(Items from a dataset)
▼▼▼
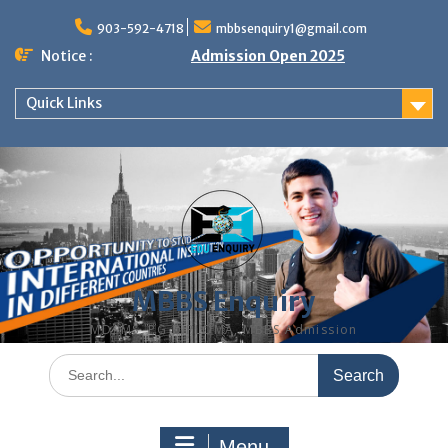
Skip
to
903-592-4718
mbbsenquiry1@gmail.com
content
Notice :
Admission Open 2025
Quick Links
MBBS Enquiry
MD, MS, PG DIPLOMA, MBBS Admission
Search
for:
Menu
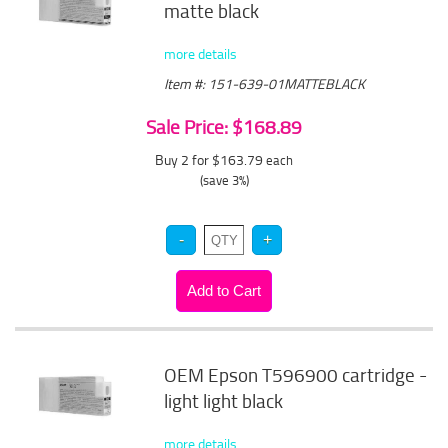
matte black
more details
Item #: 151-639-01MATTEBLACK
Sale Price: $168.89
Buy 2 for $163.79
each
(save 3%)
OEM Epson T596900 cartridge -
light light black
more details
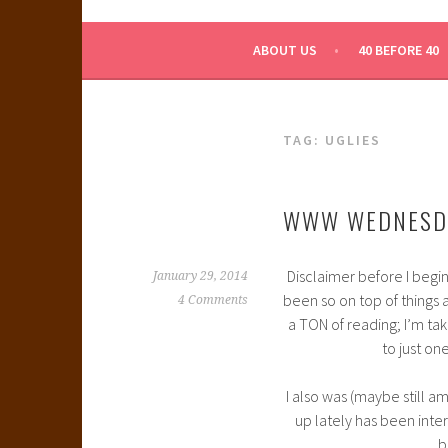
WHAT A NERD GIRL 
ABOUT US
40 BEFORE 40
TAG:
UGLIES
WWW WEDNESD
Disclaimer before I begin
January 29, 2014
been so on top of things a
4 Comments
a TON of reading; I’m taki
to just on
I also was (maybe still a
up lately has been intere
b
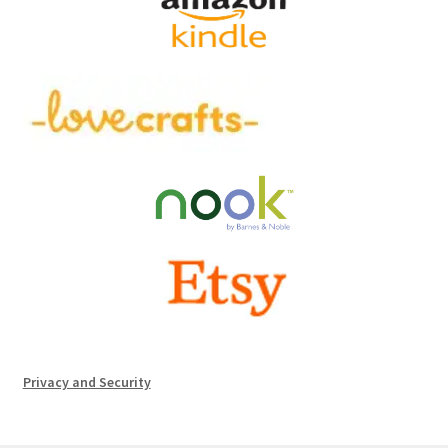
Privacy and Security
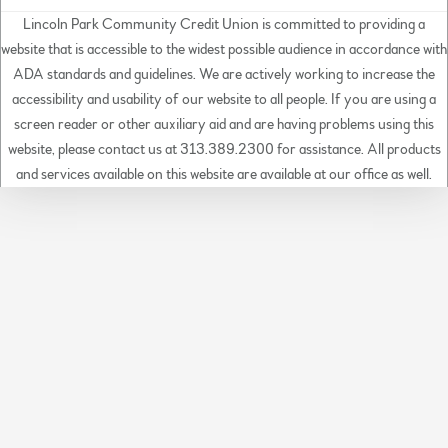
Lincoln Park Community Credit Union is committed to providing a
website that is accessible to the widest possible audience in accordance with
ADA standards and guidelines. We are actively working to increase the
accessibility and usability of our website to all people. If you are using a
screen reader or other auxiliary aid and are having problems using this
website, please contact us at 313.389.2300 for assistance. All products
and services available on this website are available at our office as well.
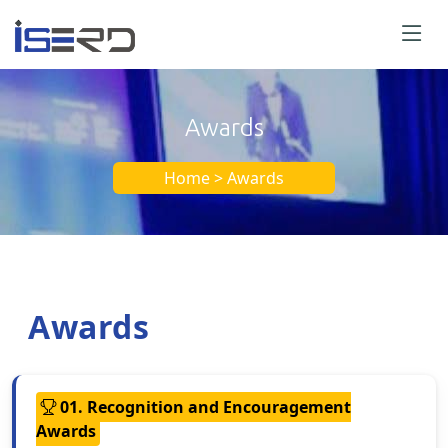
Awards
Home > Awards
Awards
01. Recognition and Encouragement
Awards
▲▲▲
**Problem to solve**
Starting where a line contains "accessibility and usability" and finishing at the last line above, set down every line exactly as it reads, with no pictures.

**Task output**
accessibility and usability of our website to all people. If you are using a
screen reader or other auxiliary aid and are having problems using this
website, please contact us at 313.389.2300 for assistance. All products
and services available on this website are available at our office as well.
Awards
Home > Awards
Awards
01. Recognition and Encouragement
Awards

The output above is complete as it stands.